*** Block opens ***

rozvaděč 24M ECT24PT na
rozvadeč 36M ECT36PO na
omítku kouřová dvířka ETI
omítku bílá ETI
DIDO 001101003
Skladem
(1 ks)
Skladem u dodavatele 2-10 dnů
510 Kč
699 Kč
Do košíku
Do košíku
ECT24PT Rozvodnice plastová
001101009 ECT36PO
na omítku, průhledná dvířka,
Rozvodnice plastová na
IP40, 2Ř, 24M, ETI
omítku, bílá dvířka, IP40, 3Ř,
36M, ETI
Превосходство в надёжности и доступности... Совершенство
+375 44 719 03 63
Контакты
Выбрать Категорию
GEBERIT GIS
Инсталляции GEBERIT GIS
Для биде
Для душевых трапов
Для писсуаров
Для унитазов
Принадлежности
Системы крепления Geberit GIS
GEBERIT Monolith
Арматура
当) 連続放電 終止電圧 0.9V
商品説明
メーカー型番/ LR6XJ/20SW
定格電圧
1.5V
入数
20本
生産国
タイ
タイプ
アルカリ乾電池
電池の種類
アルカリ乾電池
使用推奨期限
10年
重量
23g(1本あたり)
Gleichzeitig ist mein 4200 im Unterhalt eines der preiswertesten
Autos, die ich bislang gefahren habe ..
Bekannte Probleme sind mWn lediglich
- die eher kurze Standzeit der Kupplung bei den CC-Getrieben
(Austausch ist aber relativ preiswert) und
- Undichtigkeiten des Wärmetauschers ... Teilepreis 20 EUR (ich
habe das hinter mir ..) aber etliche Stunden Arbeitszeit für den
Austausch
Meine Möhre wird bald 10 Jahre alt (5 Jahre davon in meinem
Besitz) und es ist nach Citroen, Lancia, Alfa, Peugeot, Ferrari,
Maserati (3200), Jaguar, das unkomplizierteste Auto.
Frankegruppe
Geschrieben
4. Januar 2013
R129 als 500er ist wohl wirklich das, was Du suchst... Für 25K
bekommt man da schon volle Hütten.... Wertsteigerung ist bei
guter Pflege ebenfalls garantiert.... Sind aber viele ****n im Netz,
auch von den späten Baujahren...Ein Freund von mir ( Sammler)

*** Block closes ***

(YOUR OBJECTIVE) Extract each line holding the word "Austausch" from the records.

(OUTPUT FOR THIS TASK)
(Austausch ist aber relativ preiswert) und
Austausch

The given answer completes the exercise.